* [Text excerpt]
# My First rStone Project - Design to Share too!



## katruax (Sep 30, 2010)

So this is my very first rStone project.


I can't tell you how much easier this program makes designing in CorelDRAW... I have Funtime too and it's great but I find myself going to CorelDRAW alot as I know it pretty well...

So you can see in the image it was just a bunch of very simple lines and then I stoned each line with rStone... So, so simple and the result... I LOVE IT! I had to share it!

The design took about an hour as I was playing with rStone in between everything and kinda had to hack my way through setting up a custom stone library as I wanted my stones to be 3.3mm for 10ss stones but the program default is 2.9 and you can't change the default library attributes...

There's definitely things I would change and add but it's a pretty nifty program... One thing I really like with CorelDRAW when you do a stone and blend on a path... You change the path and the stones follow... with rStone it's easier to apply the stones to the path but then if you need to edit the path the stones don't follow along... Or if they do I don't know how to check that setting because mine don't... Minor annoyance but I wish it worked that way...

You can download the eps file here and the CorelDRAW X3 file here.


Anyhow I just thought I would share my initial results... 

Kevin


----------



## DivineBling (Sep 14, 2010)

I love it, Kevin! Very clean and a great design!


----------



## veedub3 (Mar 29, 2007)

How nice!!


----------



## JRNEL (Apr 3, 2008)

looks great


----------



## Jeff Harrison (Oct 23, 2009)

katruax said:


> So you can see in the image it was just a bunch of very simple lines and then I stoned each line with rStone... So, so simple and the result... I LOVE IT! I had to share it!


tip: you may apply stones to many independent curves at once...


----------



## katruax (Sep 30, 2010)

Yes Jeff... Awesome feature... You can select all the lines at once and BAM! Stones baby! Very sweet... Now if all those stones it adds could just be placed as blends on a path instead of individual stones... Man we would have it MADE!!!

Here's a great example of how rStones lets us down just a bit without this blend option...

CoreDRAW Rhinestone Criss Cross - YouTube

If I sound hard on rStones I don't mean to be... There are some things I wish it did and in talking with Pavel he says some of the things simply aren't possible so I understand that as well.

Kevin


----------



## Jeff Harrison (Oct 23, 2009)

katruax said:


> Yes Jeff... Awesome feature... You can select all the lines at once and BAM! Stones baby! Very sweet... Now if all those stones it adds could just be placed as blends on a path instead of individual stones... Man we would have it MADE!!!


Yeah... that's entirely different technology for that to work. ;-)


----------

* [How to complete this task]
Name every different user who posts in the rStone thread. Work only from what the rStone thread itself says.

* [Records]
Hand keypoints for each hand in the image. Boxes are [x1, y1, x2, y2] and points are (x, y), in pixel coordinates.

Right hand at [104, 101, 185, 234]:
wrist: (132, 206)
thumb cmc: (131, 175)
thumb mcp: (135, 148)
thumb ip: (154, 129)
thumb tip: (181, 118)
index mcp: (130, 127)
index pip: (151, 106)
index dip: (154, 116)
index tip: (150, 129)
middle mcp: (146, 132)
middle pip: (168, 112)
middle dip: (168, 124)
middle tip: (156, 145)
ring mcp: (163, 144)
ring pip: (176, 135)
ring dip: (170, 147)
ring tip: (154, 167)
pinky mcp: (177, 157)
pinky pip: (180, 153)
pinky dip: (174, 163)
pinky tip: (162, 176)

---

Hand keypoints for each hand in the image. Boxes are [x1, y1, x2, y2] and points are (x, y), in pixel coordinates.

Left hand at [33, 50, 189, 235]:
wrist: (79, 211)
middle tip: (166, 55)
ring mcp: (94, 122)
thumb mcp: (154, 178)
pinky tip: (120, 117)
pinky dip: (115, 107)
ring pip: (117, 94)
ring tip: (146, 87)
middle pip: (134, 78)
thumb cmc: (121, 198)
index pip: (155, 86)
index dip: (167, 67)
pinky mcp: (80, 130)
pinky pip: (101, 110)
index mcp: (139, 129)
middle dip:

* [Solution below]
katruax, DivineBling, veedub3, JRNEL, Jeff Harrison